| Document segment |
--------

Stefano Lodovichi (born 31 August 1983) is an Italian film director and screenwriter.

Career
He started his career directing short-films and music videos, and collaborating as assistant director with Carlo Virzì, Francesco Falaschi and Rolando Colla.

His first feature film Aquadro, a Rai Cinema co-production, was released in 2013. Lodovichi wrote and directed the Sky Cinema thriller film Deep in the Wood, released in theatres on 19 November 2015. His other works include Rai 2 crime series Cacciatore: The Hunter (2018) and Mediaset courtroom drama The Trial (2019).

In 2019 he married actress Camilla Filippi.

Filmography

Feature films
Aquadro (2013)
Deep in the Wood (2015)
The Guest Room (2021)

TV series
Cacciatore: The Hunter (2018)
The Trial (2019)
Christian (2022)

Short films
No End (2007)

--------

| Material |

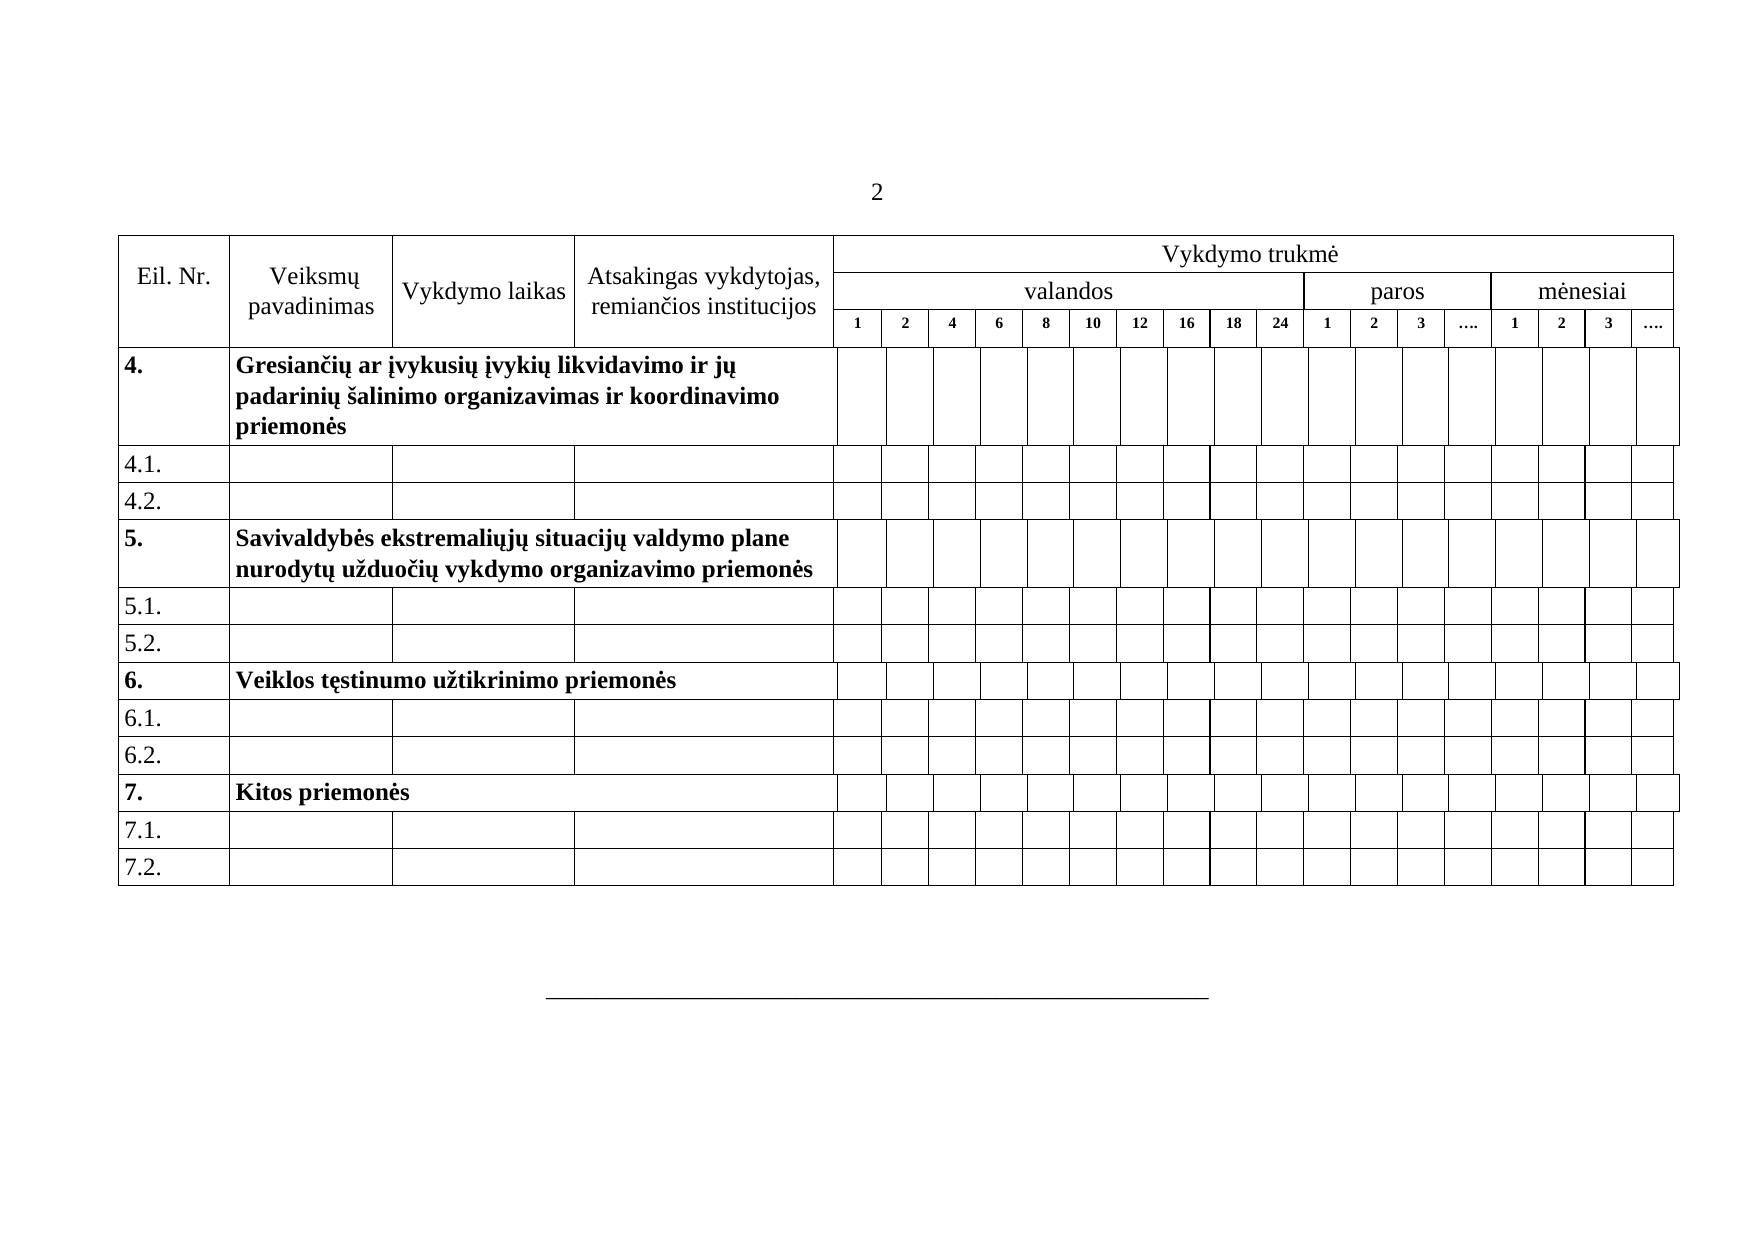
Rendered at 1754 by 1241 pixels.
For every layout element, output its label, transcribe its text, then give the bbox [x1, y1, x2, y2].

--------

| Tasks to perform |
A. In the Stefano Lodovichi biography, on what date was Deep in the Wood released in theaters?
B. Continue the Stefano Lodovichi biography from the point where it stops.
The lines are separate material, unrelated to the Stefano Lodovichi biography.

| Answers given |
A. 19 November 2015

B.
Due di tre (2009)
Il pranzo di Natale – segment Figli di Dio (2011)

Music videos
 "Libera romantica", Bohemia (2009)
 "Sweet Aroma", Quartiere Coffee (2010)
 "Uan", Formiche nell'Orto (2010)
 "This Is Not a Test", Lapingra (2011)
 "Pamphlet", Carlot-ta (2011)
 "Caffeine", Quartiere Coffee (2011)
 "Solo un disegno circolare", Lapingra (2012)
 "La paura", Gran Turismo Veloce (2013)
 "Vertical Love", Beatrice Antolini (2013)
 "A denti stretti", Mondo Marcio (2014)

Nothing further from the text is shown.